Extracted records:
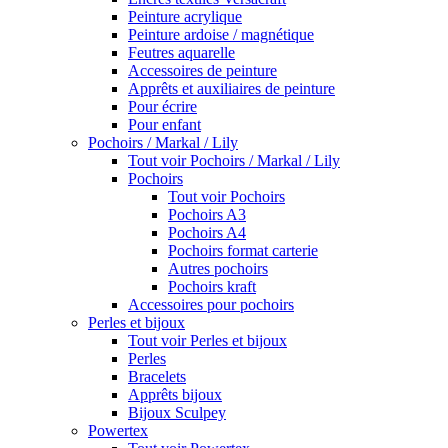
Peinture acrylique
Peinture ardoise / magnétique
Feutres aquarelle
Accessoires de peinture
Apprêts et auxiliaires de peinture
Pour écrire
Pour enfant
Pochoirs / Markal / Lily
Tout voir Pochoirs / Markal / Lily
Pochoirs
Tout voir Pochoirs
Pochoirs A3
Pochoirs A4
Pochoirs format carterie
Autres pochoirs
Pochoirs kraft
Accessoires pour pochoirs
Perles et bijoux
Tout voir Perles et bijoux
Perles
Bracelets
Apprêts bijoux
Bijoux Sculpey
Powertex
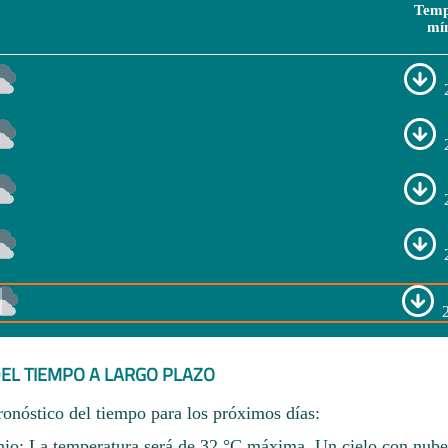
Temp
mí
EL TIEMPO A LARGO PLAZO
ronóstico del tiempo para los próximos días:
nio: La temperatura será de 32 °C máxima. Un cielo con nubes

## WORK TASK
Return all lines from the data that include the string "Perles".

## EXERCISE RESULT
Perles et bijoux
Tout voir Perles et bijoux
Perles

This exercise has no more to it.